**Material provided**
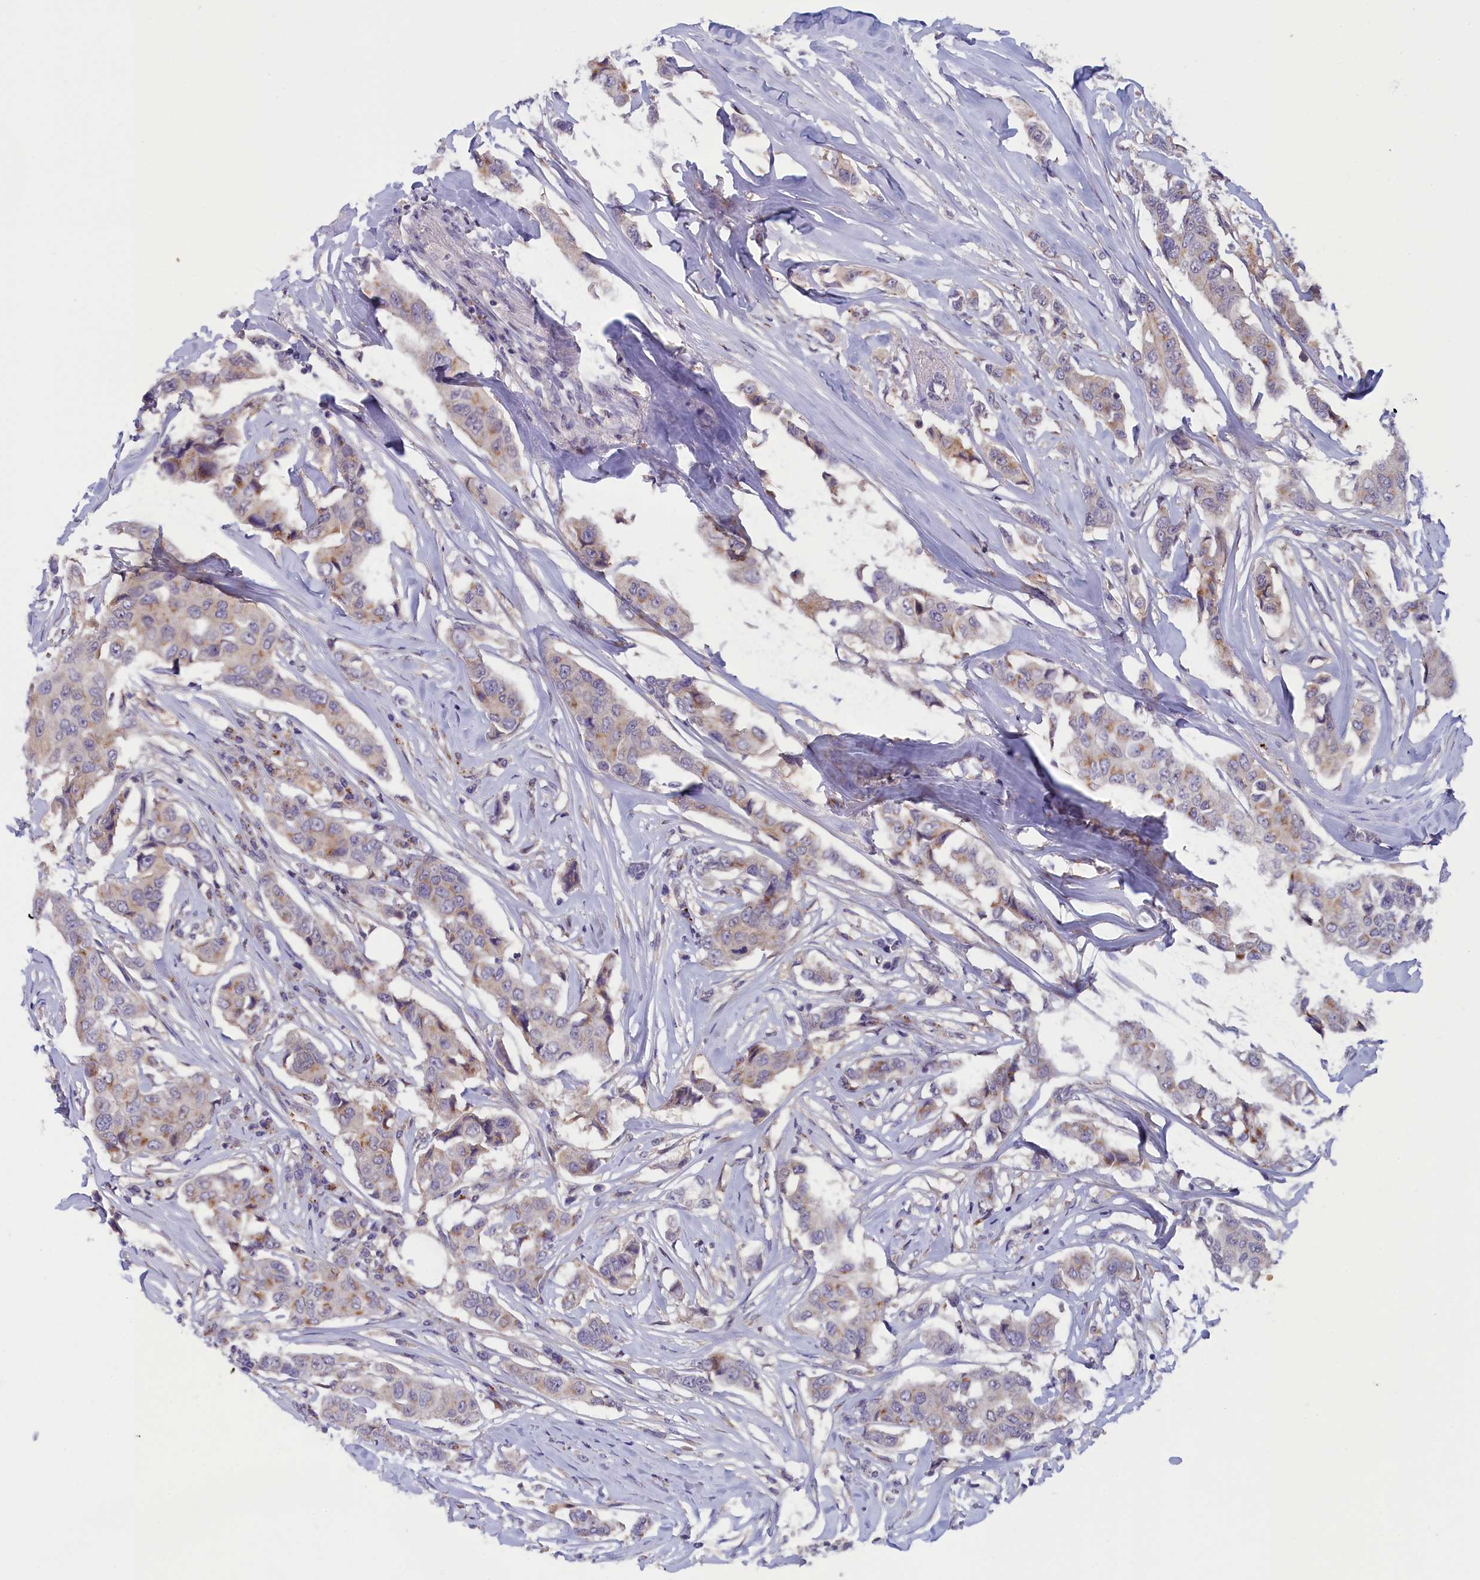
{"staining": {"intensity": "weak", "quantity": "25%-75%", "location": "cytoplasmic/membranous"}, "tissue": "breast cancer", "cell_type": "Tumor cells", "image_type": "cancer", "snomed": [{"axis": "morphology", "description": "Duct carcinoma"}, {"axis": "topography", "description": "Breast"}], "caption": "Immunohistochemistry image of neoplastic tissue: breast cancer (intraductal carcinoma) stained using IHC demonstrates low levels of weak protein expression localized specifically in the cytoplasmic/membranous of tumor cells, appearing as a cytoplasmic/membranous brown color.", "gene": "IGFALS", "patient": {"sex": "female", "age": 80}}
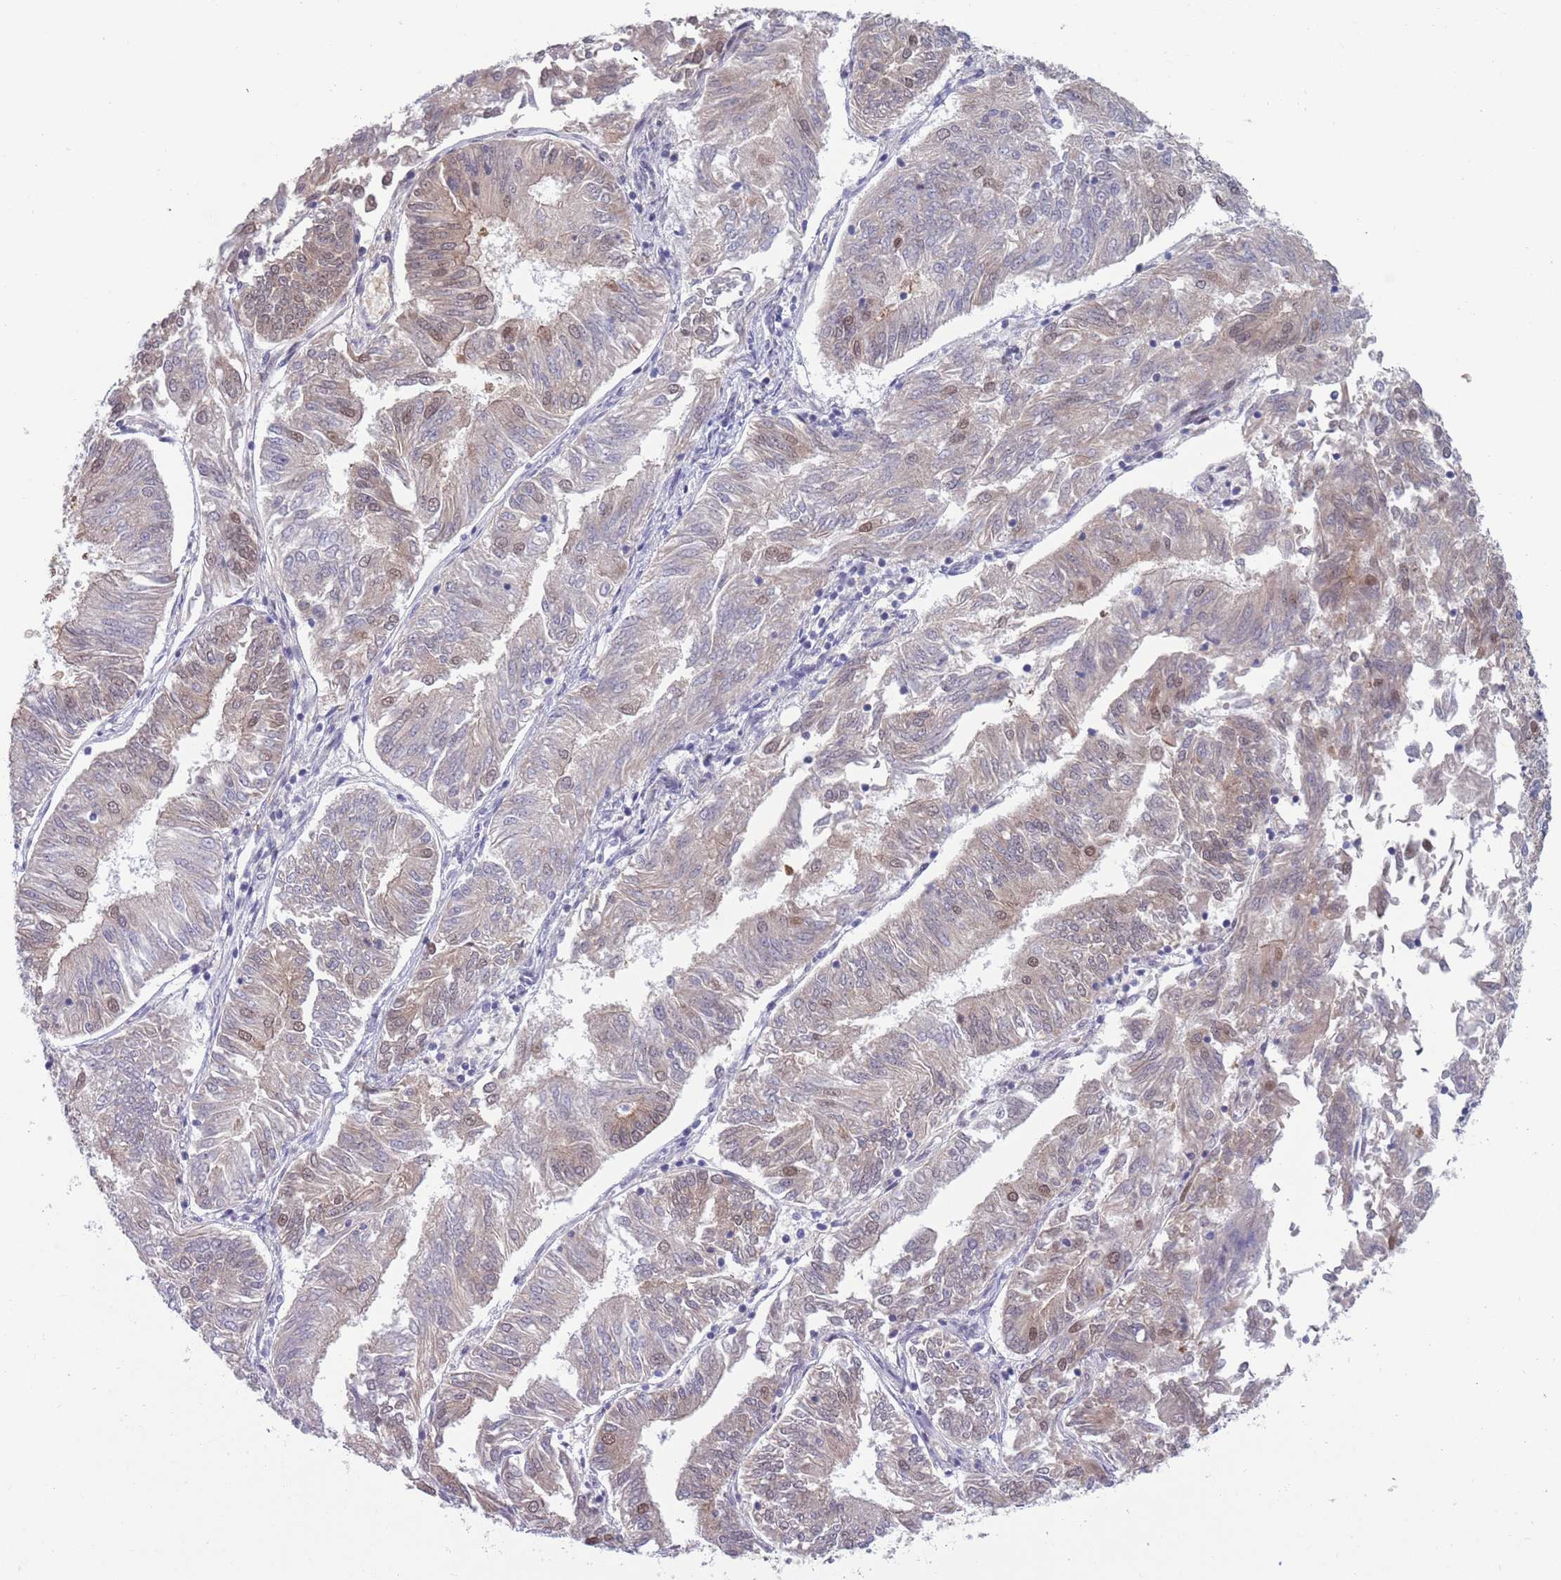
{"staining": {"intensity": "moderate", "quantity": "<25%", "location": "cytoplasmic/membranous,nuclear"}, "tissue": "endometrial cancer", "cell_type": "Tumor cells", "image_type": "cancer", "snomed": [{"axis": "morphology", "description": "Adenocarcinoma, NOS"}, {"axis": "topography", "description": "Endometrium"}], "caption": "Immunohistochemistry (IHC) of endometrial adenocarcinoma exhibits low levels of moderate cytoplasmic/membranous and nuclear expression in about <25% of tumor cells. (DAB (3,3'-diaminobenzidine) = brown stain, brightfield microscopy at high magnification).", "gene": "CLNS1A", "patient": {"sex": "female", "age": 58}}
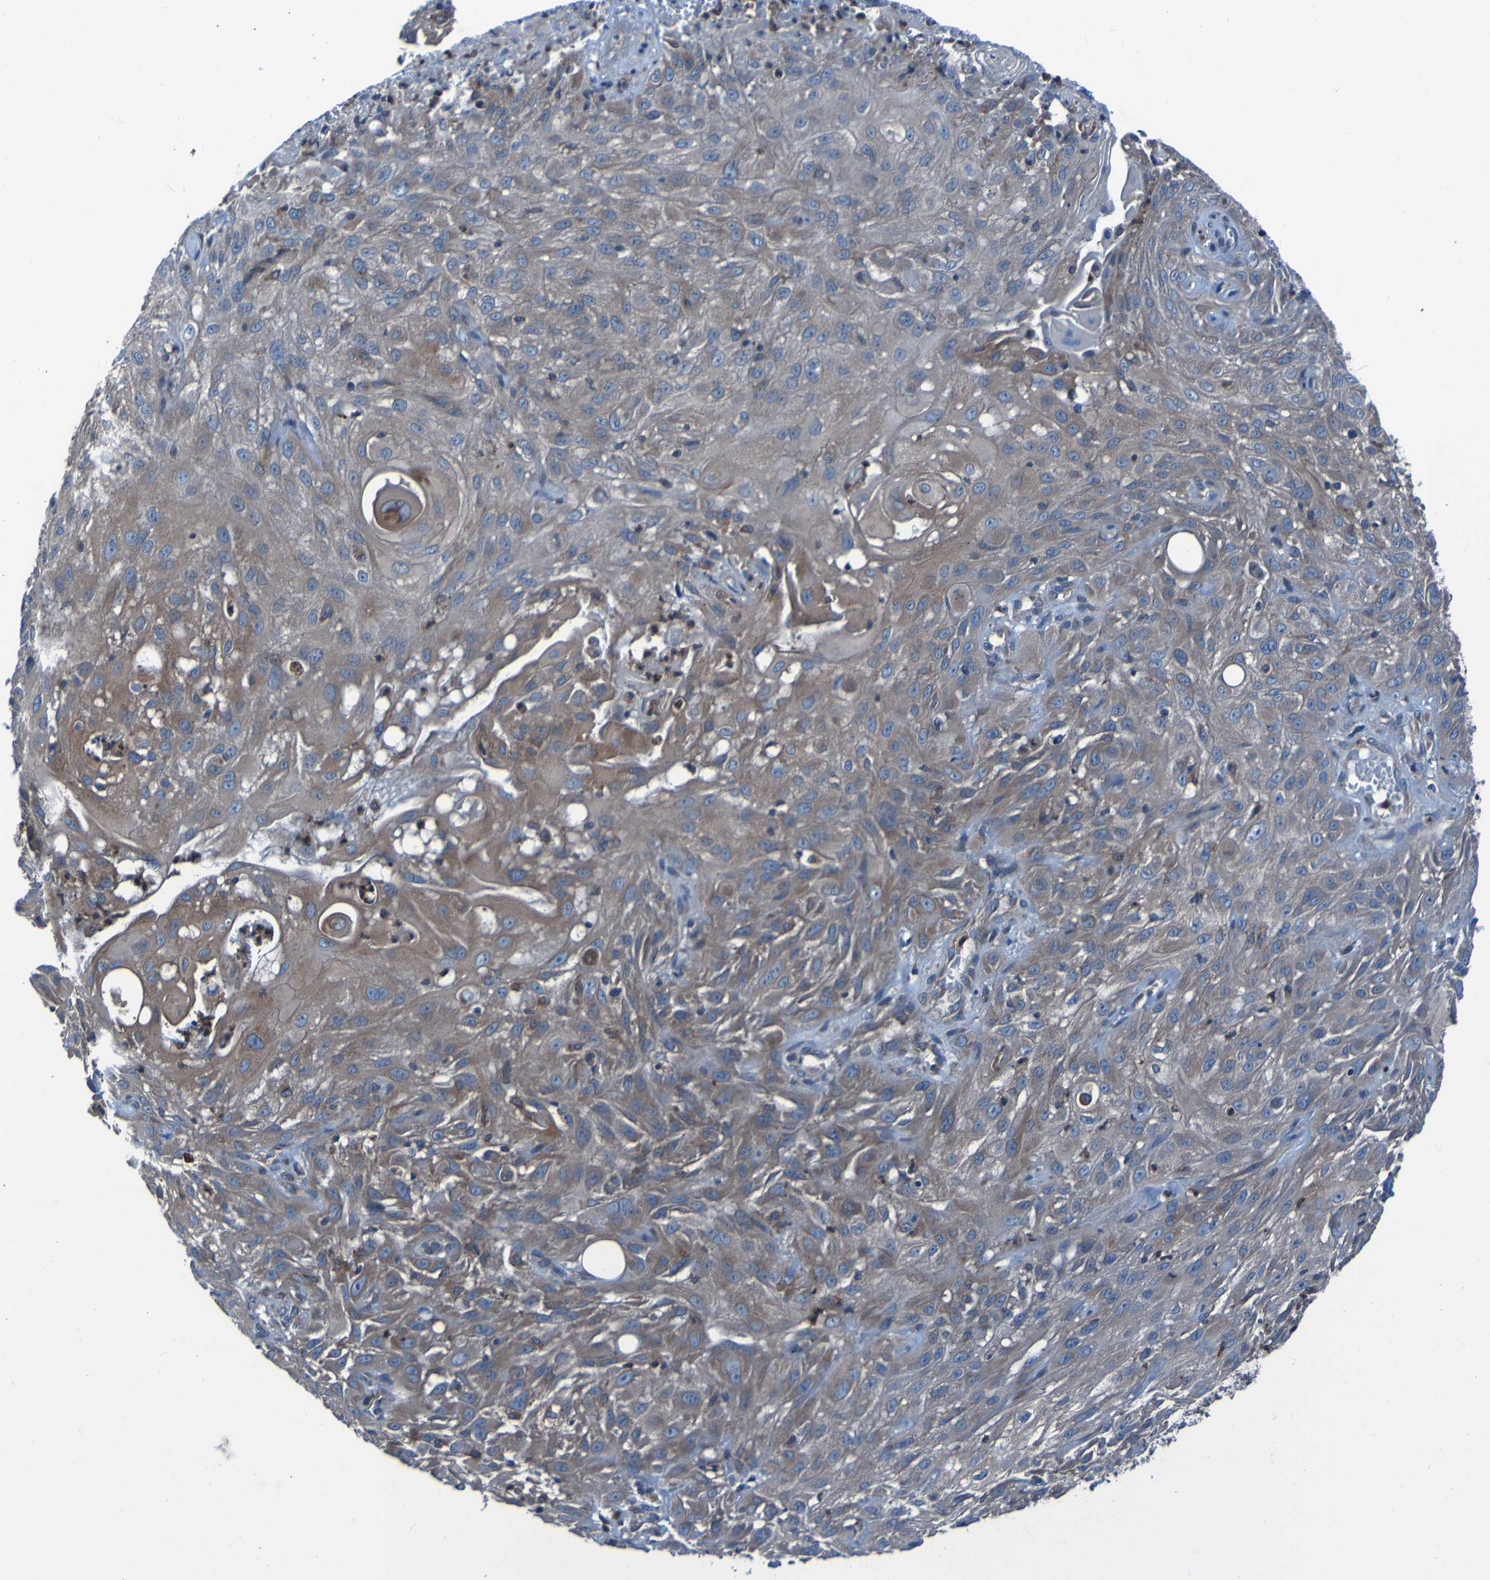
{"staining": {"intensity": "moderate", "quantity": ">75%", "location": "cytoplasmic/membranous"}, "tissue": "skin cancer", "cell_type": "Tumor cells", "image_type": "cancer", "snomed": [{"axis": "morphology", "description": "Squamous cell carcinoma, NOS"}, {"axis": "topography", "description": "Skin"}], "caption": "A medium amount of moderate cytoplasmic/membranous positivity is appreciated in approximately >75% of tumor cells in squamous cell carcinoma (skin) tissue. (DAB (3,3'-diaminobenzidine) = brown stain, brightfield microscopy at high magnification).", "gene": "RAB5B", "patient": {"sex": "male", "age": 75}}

**Required action**
Leave every image out when you return the material above word for word.

**Response to the exercise**
{"staining": {"intensity": "weak", "quantity": "25%-75%", "location": "cytoplasmic/membranous"}, "tissue": "breast cancer", "cell_type": "Tumor cells", "image_type": "cancer", "snomed": [{"axis": "morphology", "description": "Duct carcinoma"}, {"axis": "topography", "description": "Breast"}], "caption": "Immunohistochemistry image of neoplastic tissue: breast cancer (intraductal carcinoma) stained using IHC demonstrates low levels of weak protein expression localized specifically in the cytoplasmic/membranous of tumor cells, appearing as a cytoplasmic/membranous brown color.", "gene": "IGFALS", "patient": {"sex": "female", "age": 80}}
{"staining": {"intensity": "moderate", "quantity": "<25%", "location": "cytoplasmic/membranous,nuclear"}, "tissue": "endometrial cancer", "cell_type": "Tumor cells", "image_type": "cancer", "snomed": [{"axis": "morphology", "description": "Adenocarcinoma, NOS"}, {"axis": "topography", "description": "Endometrium"}], "caption": "Immunohistochemistry (IHC) of endometrial adenocarcinoma exhibits low levels of moderate cytoplasmic/membranous and nuclear expression in about <25% of tumor cells. (DAB (3,3'-diaminobenzidine) = brown stain, brightfield microscopy at high magnification).", "gene": "CLNS1A", "patient": {"sex": "female", "age": 58}}
{"staining": {"intensity": "moderate", "quantity": ">75%", "location": "cytoplasmic/membranous"}, "tissue": "skin cancer", "cell_type": "Tumor cells", "image_type": "cancer", "snomed": [{"axis": "morphology", "description": "Squamous cell carcinoma, NOS"}, {"axis": "topography", "description": "Skin"}], "caption": "A medium amount of moderate cytoplasmic/membranous positivity is appreciated in approximately >75% of tumor cells in squamous cell carcinoma (skin) tissue. (DAB (3,3'-diaminobenzidine) = brown stain, brightfield microscopy at high magnification).", "gene": "RAB5B", "patient": {"sex": "male", "age": 75}}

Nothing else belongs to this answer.